§ **Try it**
For this exercise, return the line containing "ID-240, owner: Ngozi Hunt -> Megan Whitaker" and every line after it through the end of the records below, without alteration.

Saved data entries
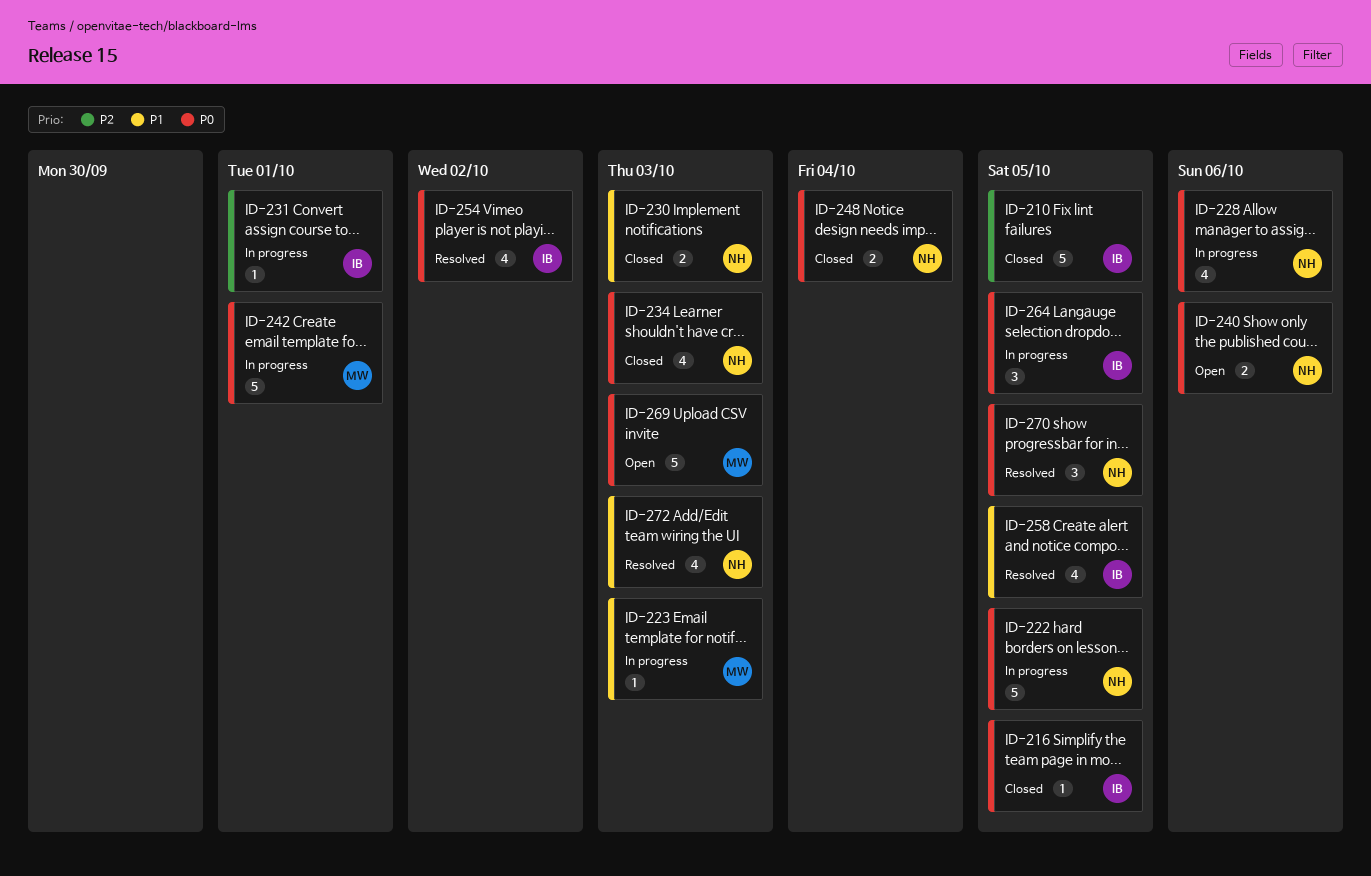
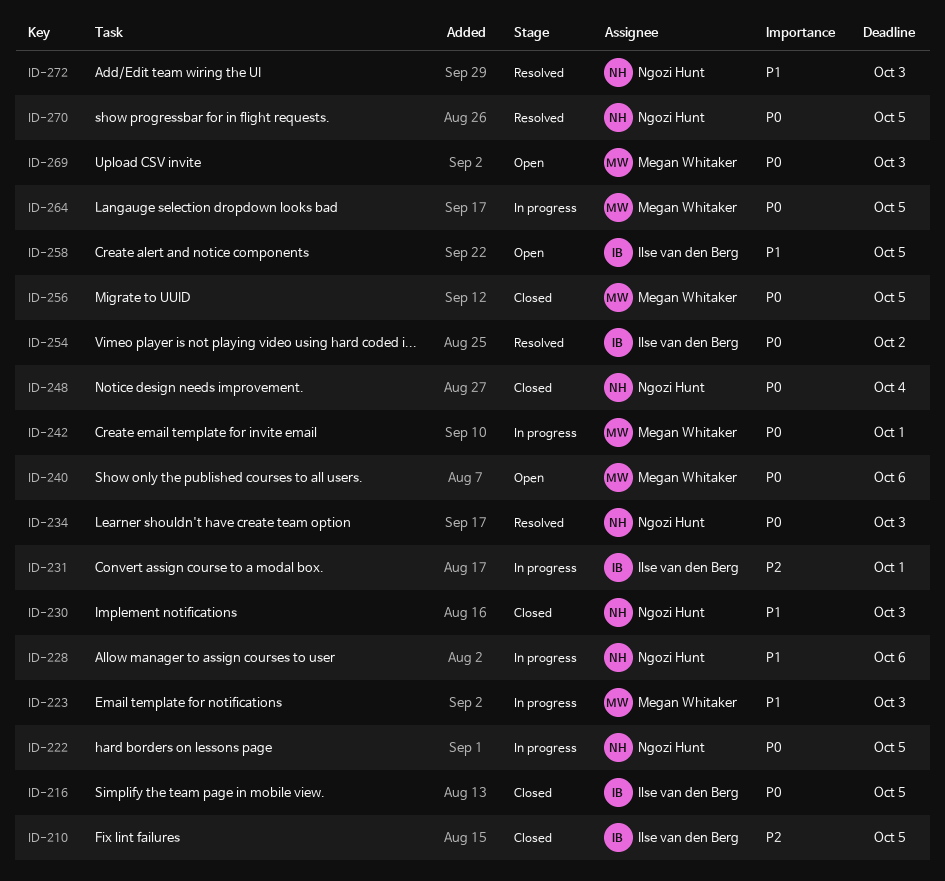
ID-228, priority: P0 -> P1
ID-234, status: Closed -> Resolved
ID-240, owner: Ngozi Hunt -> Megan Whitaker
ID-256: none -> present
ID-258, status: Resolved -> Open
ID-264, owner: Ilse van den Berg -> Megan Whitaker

§ **Response to this task**
ID-240, owner: Ngozi Hunt -> Megan Whitaker
ID-256: none -> present
ID-258, status: Resolved -> Open
ID-264, owner: Ilse van den Berg -> Megan Whitaker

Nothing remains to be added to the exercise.